What is required:
Retype each record shown below, leaving every character as it is.

Records to process:
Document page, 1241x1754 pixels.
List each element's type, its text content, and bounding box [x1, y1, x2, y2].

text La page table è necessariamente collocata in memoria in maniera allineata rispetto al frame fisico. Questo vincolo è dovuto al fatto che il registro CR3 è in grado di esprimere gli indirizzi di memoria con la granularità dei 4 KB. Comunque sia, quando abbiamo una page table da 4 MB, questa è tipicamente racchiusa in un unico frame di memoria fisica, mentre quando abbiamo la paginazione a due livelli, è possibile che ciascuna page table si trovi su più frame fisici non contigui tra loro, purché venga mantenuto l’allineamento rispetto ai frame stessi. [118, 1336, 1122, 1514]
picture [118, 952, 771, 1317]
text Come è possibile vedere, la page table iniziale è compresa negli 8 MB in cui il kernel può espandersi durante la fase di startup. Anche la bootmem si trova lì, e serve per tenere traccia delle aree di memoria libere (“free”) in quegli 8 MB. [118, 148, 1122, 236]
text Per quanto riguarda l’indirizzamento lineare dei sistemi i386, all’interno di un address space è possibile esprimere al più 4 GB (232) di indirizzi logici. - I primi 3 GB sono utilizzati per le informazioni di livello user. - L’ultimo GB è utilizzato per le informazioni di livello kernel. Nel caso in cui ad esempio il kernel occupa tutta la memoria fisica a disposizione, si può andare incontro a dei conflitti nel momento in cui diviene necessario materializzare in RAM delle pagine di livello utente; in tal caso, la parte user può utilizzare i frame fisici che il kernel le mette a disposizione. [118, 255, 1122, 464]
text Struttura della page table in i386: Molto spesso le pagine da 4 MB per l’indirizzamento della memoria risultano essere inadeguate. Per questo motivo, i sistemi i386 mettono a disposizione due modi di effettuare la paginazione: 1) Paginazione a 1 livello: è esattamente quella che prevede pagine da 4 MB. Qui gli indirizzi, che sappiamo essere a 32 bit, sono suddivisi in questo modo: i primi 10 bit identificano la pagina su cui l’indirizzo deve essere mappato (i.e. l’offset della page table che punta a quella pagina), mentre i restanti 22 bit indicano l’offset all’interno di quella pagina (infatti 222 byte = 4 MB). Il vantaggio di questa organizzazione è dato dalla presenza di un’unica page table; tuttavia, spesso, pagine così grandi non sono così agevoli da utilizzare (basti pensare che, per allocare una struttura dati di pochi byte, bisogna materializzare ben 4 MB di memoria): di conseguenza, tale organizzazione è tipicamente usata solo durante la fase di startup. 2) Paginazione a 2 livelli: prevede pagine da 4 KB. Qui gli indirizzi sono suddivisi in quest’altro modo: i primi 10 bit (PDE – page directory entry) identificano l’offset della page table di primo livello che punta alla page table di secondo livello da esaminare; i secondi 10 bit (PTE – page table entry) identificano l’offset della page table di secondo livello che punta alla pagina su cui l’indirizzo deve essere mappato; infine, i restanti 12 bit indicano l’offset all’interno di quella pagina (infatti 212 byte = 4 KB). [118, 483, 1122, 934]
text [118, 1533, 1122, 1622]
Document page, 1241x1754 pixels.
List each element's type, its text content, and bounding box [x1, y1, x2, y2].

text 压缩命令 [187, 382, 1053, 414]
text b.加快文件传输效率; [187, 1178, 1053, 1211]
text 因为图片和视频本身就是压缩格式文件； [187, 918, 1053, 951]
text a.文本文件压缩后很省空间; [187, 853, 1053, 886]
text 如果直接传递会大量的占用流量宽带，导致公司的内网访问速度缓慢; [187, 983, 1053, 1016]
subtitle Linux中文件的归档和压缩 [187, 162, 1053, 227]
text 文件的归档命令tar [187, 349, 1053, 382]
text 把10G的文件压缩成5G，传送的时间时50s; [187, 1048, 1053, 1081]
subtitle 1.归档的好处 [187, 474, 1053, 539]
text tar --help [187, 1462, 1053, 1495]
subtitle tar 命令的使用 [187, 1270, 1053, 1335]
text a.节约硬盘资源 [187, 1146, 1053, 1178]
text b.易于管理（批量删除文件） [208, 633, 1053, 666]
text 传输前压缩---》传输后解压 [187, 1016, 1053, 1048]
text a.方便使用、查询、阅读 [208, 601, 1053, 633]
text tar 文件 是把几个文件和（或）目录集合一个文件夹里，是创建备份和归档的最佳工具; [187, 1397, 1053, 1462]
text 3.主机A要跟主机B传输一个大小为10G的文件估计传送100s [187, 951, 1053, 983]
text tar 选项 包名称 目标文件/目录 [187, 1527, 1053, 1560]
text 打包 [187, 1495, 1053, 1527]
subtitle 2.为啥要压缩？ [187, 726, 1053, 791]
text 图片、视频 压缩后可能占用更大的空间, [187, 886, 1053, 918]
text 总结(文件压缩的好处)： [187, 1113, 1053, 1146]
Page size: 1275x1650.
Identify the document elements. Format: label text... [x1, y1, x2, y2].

Problem solution:
Document page, 1241x1754 pixels.
List each element's type, its text content, and bounding box [x1, y1, x2, y2].

text La page table è necessariamente collocata in memoria in maniera allineata rispetto al frame fisico. Questo vincolo è dovuto al fatto che il registro CR3 è in grado di esprimere gli indirizzi di memoria con la granularità dei 4 KB. Comunque sia, quando abbiamo una page table da 4 MB, questa è tipicamente racchiusa in un unico frame di memoria fisica, mentre quando abbiamo la paginazione a due livelli, è possibile che ciascuna page table si trovi su più frame fisici non contigui tra loro, purché venga mantenuto l’allineamento rispetto ai frame stessi. [118, 1336, 1122, 1514]
picture [118, 952, 771, 1317]
text Come è possibile vedere, la page table iniziale è compresa negli 8 MB in cui il kernel può espandersi durante la fase di startup. Anche la bootmem si trova lì, e serve per tenere traccia delle aree di memoria libere (“free”) in quegli 8 MB. [118, 148, 1122, 236]
text Per quanto riguarda l’indirizzamento lineare dei sistemi i386, all’interno di un address space è possibile esprimere al più 4 GB (232) di indirizzi logici. - I primi 3 GB sono utilizzati per le informazioni di livello user. - L’ultimo GB è utilizzato per le informazioni di livello kernel. Nel caso in cui ad esempio il kernel occupa tutta la memoria fisica a disposizione, si può andare incontro a dei conflitti nel momento in cui diviene necessario materializzare in RAM delle pagine di livello utente; in tal caso, la parte user può utilizzare i frame fisici che il kernel le mette a disposizione. [118, 255, 1122, 464]
text Struttura della page table in i386: Molto spesso le pagine da 4 MB per l’indirizzamento della memoria risultano essere inadeguate. Per questo motivo, i sistemi i386 mettono a disposizione due modi di effettuare la paginazione: 1) Paginazione a 1 livello: è esattamente quella che prevede pagine da 4 MB. Qui gli indirizzi, che sappiamo essere a 32 bit, sono suddivisi in questo modo: i primi 10 bit identificano la pagina su cui l’indirizzo deve essere mappato (i.e. l’offset della page table che punta a quella pagina), mentre i restanti 22 bit indicano l’offset all’interno di quella pagina (infatti 222 byte = 4 MB). Il vantaggio di questa organizzazione è dato dalla presenza di un’unica page table; tuttavia, spesso, pagine così grandi non sono così agevoli da utilizzare (basti pensare che, per allocare una struttura dati di pochi byte, bisogna materializzare ben 4 MB di memoria): di conseguenza, tale organizzazione è tipicamente usata solo durante la fase di startup. 2) Paginazione a 2 livelli: prevede pagine da 4 KB. Qui gli indirizzi sono suddivisi in quest’altro modo: i primi 10 bit (PDE – page directory entry) identificano l’offset della page table di primo livello che punta alla page table di secondo livello da esaminare; i secondi 10 bit (PTE – page table entry) identificano l’offset della page table di secondo livello che punta alla pagina su cui l’indirizzo deve essere mappato; infine, i restanti 12 bit indicano l’offset all’interno di quella pagina (infatti 212 byte = 4 KB). [118, 483, 1122, 934]
text [118, 1533, 1122, 1622]
Document page, 1241x1754 pixels.
List each element's type, its text content, and bounding box [x1, y1, x2, y2].

text 压缩命令 [187, 382, 1053, 414]
text b.加快文件传输效率; [187, 1178, 1053, 1211]
text 因为图片和视频本身就是压缩格式文件； [187, 918, 1053, 951]
text a.文本文件压缩后很省空间; [187, 853, 1053, 886]
text 如果直接传递会大量的占用流量宽带，导致公司的内网访问速度缓慢; [187, 983, 1053, 1016]
subtitle Linux中文件的归档和压缩 [187, 162, 1053, 227]
text 文件的归档命令tar [187, 349, 1053, 382]
text 把10G的文件压缩成5G，传送的时间时50s; [187, 1048, 1053, 1081]
subtitle 1.归档的好处 [187, 474, 1053, 539]
text tar --help [187, 1462, 1053, 1495]
subtitle tar 命令的使用 [187, 1270, 1053, 1335]
text a.节约硬盘资源 [187, 1146, 1053, 1178]
text b.易于管理（批量删除文件） [208, 633, 1053, 666]
text 传输前压缩---》传输后解压 [187, 1016, 1053, 1048]
text a.方便使用、查询、阅读 [208, 601, 1053, 633]
text tar 文件 是把几个文件和（或）目录集合一个文件夹里，是创建备份和归档的最佳工具; [187, 1397, 1053, 1462]
text 3.主机A要跟主机B传输一个大小为10G的文件估计传送100s [187, 951, 1053, 983]
text tar 选项 包名称 目标文件/目录 [187, 1527, 1053, 1560]
text 打包 [187, 1495, 1053, 1527]
subtitle 2.为啥要压缩？ [187, 726, 1053, 791]
text 图片、视频 压缩后可能占用更大的空间, [187, 886, 1053, 918]
text 总结(文件压缩的好处)： [187, 1113, 1053, 1146]
Page size: 1275x1650.
Identify the document elements. Format: label text... [x1, y1, x2, y2].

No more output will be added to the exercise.